Without the help of an illegal moped driver, a neighbor of mine would have missed our home-bound shuttle bus at 6:10pm.
It was 6:06pm last Monday, as she emerged from the last stop on Metro Line 2 at East Xujing station in Qingpu District.
Normally, it takes around eight minutes to rush on foot to where our neighborhood shuttle bus parks. No doubt she would miss it even if she sprinted.
Luckily, there were quite a few underground moped drivers around - they bend the law to run a transport business.[Hong Kong company registration]
She snapped her fingers and jumped on a moped. In the blink of an eye, the driver rushed her through a thick crowd to the parking lot and she found herself heaving a sigh of relief as she reached the shuttle bus doors at 6:09pm. Beaming, she paid the moped driver 5 yuan (80 US cents).
You might say 5 yuan is no small deal to cover a distance that usually takes eight minutes, but if she missed our shuttle bus, she would have to pay around 50 yuan to get home by taxi, or she would have to wait another hour for the next shuttle bus on a cold winter night.

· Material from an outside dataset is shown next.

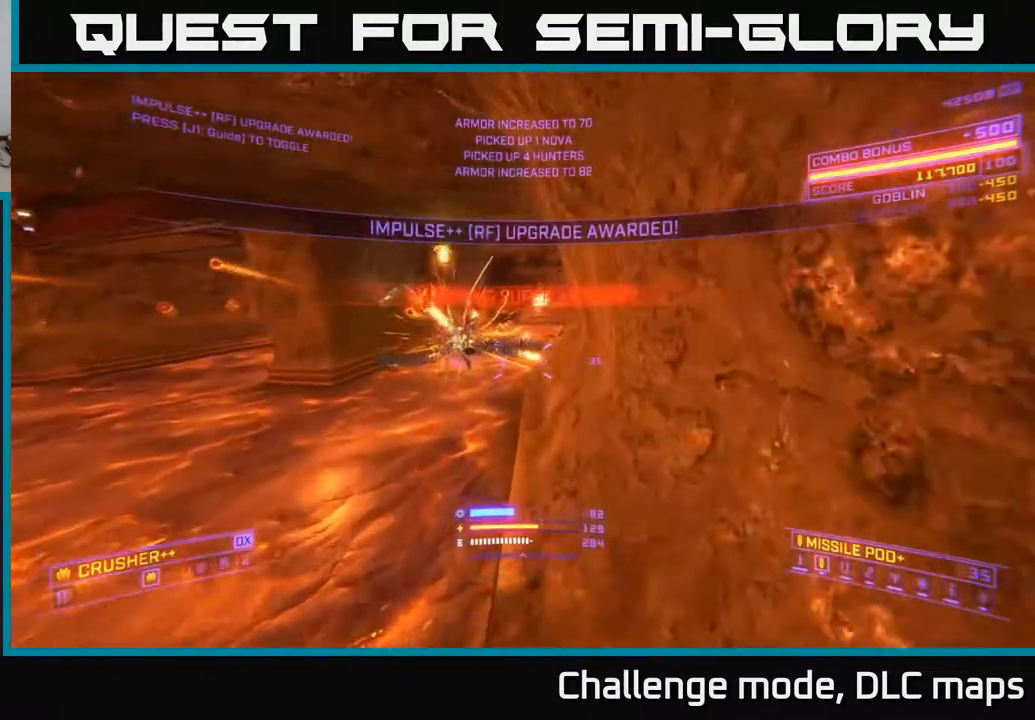
{"buttons": ["X", "L1"], "left_stick": "up-left", "right_stick": "right", "events": [[17, "L1", "down"], [133, "right_stick", "center"], [267, "left_stick", "up"], [467, "X", "down"], [467, "right_stick", "right"], [500, "left_stick", "up-left"]]}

In this sense, illegal as they are, myriad mopeds do residents a service where regular or licensed transport vehicles are either unavailable or too expensive.
System D
These mopeds belong to what journalist Robert Neuwirth calls System D - a name for the world's unregulated, underground economy. "D" stands for the French word debrouillards, meaning hard-working hustlers and entrepreneurs who disdain regulation.
In his popular 2011 book, "The Stealth of Nations: The Global Rise of the Informal Economy," Neuwirth says System D is dynamic in developed as well as developing economies.
As he discovers, [Set Up Company Hong Kong]the United States is home to the world's largest underground economy.
"It makes no sense to talk of development, growth, sustainability or globalization without reckoning with System D," he says, citing OECD reports that about 1.8 billion people, or half the world's workforce, made their living in System D in 2009.
As a journalist whose work has appeared in The New York Times, the Washington Post and Fortune magazine, Neuwirth doesn't offer a moral judgment on System D.
What he does is to record life as it is and to help readers - including urban regulators - better understand the informal economy (unlicensed and untaxed) and how it interacts with the formal one (licensed and taxed).
Perhaps the best part of the book lies in the author's observation that System D serves a different clientele, who would never be absorbed into the formal economy.
In my neighbor's case, she would hardly take a taxi - which belongs to the formal economy - home even if underground mopeds were literally whisked off the roads. In other words, banning the informal economy may not always benefit the formal, because in many cases they are not mutually exclusive. They often co-exist.
As Neuwirth observes, the Brazilian street market shopper isn't weighing cheap sunglasses against US$200 Oakleys, [Hong Kong Company Formation]and the customer at a Nigerian street stand never even considered a US$400 Nokia phone.
Actually, a thriving informal economy can benefit the formal one, indirectly.